Betriebsführung und Betriebsorganisation
Der Prüfling soll nachweisen, dass er in der Lage ist, Aufgaben der Betriebsführung und Betriebsorganisation unter Berücksichtigung der rechtlichen Vorschriften, auch unter Anwendung von Informations- und Kommunikationssystemen, wahrzunehmen. Bei der jeweiligen Aufgabenstellung sollen mehrere der unter Buchstabe a bis h aufgeführten Qualifikationen verknüpft werden:
a)
betriebliche Kosten ermitteln, dabei betriebswirtschaftliche Zusammenhänge berücksichtigen,
b)
betriebliche Kostenstrukturen überprüfen; betriebliche Kennzahlen ermitteln,
c)
Marketingmaßnahmen zur Kundenpflege und zur Gewinnung neuer Kunden vor dem Hintergrund technischer und wirtschaftlicher Entwicklungen erarbeiten,
d)
betriebliches Qualitätsmanagement planen und darstellen,
e)
Aufgaben der Personalverwaltung wahrnehmen; den Zusammenhang zwischen Personalverwaltung sowie Personalführung und -entwicklung darstellen,
f)
betriebsspezifische Maßnahmen zur Einhaltung der arbeitsschutzrechtlichen Bestimmungen und des Umweltschutzes entwickeln; Gefahrenpotenziale beurteilen und Maßnahmen zur Gefahrenvermeidung und -beseitigung festlegen,
g)
Betriebs- und Lagerausstattung sowie logistische Prozesse planen und darstellen,
h)
Chancen und Risiken betrieblicher Kooperation darstellen und beurteilen.

(4) Die Prüfung in Teil II ist schriftlich durchzuführen. ²Sie soll in jedem Handlungsfeld nicht länger als drei Stunden dauern. ³Eine Prüfungsdauer von sechs Stunden täglich darf nicht überschritten werden.

(5) Die Gesamtbewertung des Teils II wird aus dem arithmetischen Mittel der Einzelbewertungen der Handlungsfelder gemäß Absatz 2 gebildet.

(6) Wurden in höchstens zwei der in Absatz 2 genannten Handlungsfelder jeweils mindestens 30 und weniger als 50 Punkte erreicht, kann in einem dieser Handlungsfelder eine mündliche Ergänzungsprüfung durchgeführt werden, wenn diese das Bestehen des Teils II der Meisterprüfung ermöglicht.

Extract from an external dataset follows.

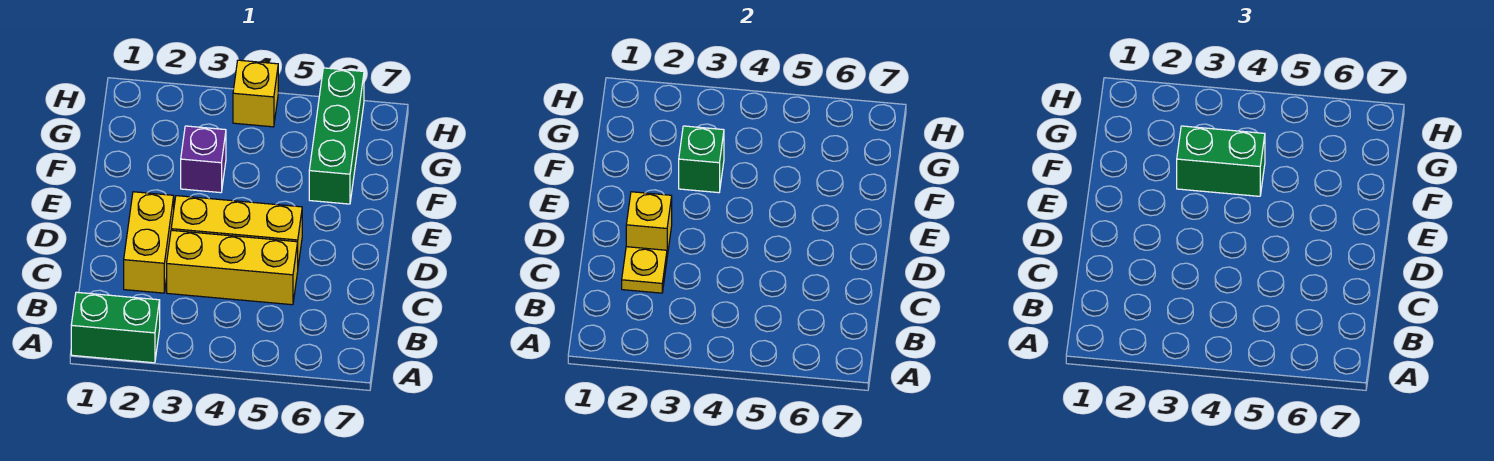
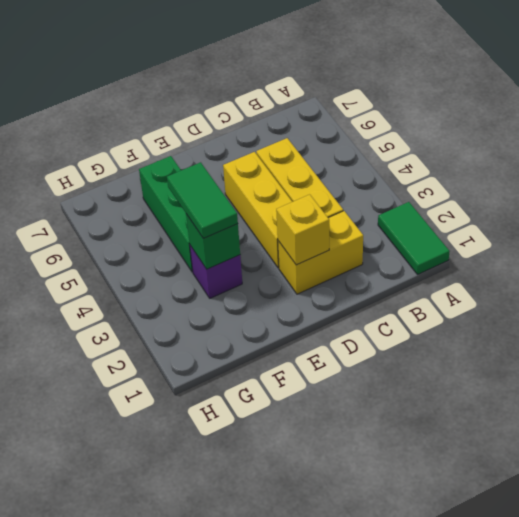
green 1x2 brick [71,292,160,363] -> green 1x2 tile [378,202,450,274]
yellow 1x1 plate [622,247,667,293] -> none
green 1x2 brick [1177,126,1265,196] -> green 1x2 tile [167,162,238,238]
green 1x3 brick [309,68,364,204] -> green 1x3 brick turned to [139,156,193,272]
yellow 1x1 brick [233,60,278,127] -> none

(7) Mindestvoraussetzung für das Bestehen des Teils II der Meisterprüfung ist eine insgesamt ausreichende Prüfungsleistung. Die Prüfung des Teils II ist nicht bestanden, wenn

1.
ein Handlungsfeld mit weniger als 30 Punkten bewertet worden ist oder
2.
nach durchgeführter Ergänzungsprüfung zwei Handlungsfelder jeweils mit weniger als 50 Punkten bewertet worden sind.

§ 9 Allgemeine Prüfungs- und Verfahrensregelungen, weitere Regelungen zur Meisterprüfung

(1) Die Vorschriften der Meisterprüfungsverfahrensverordnung vom 17. Dezember 2001 (BGBl. I S. 4154) in der jeweils geltenden Fassung bleiben unberührt.

(2) Die Prüfung in den Teilen III und IV der Meisterprüfung bestimmt sich nach der Allgemeinen Meisterprüfungsverordnung vom 26. Oktober 2011 (BGBl. I S. 2149) in der jeweils geltenden Fassung.

§ 10 Übergangsvorschrift

Die Regelungen des § 8 Absatz 6 und 7 gelten nicht für die bis zum 31. Dezember 2011 begonnenen Prüfungsverfahren. ²Diese werden nach den bisherigen Vorschriften zu Ende geführt.

§ 11 Inkrafttreten, Außerkrafttreten

Diese Verordnung tritt am 1. September 2006 in Kraft.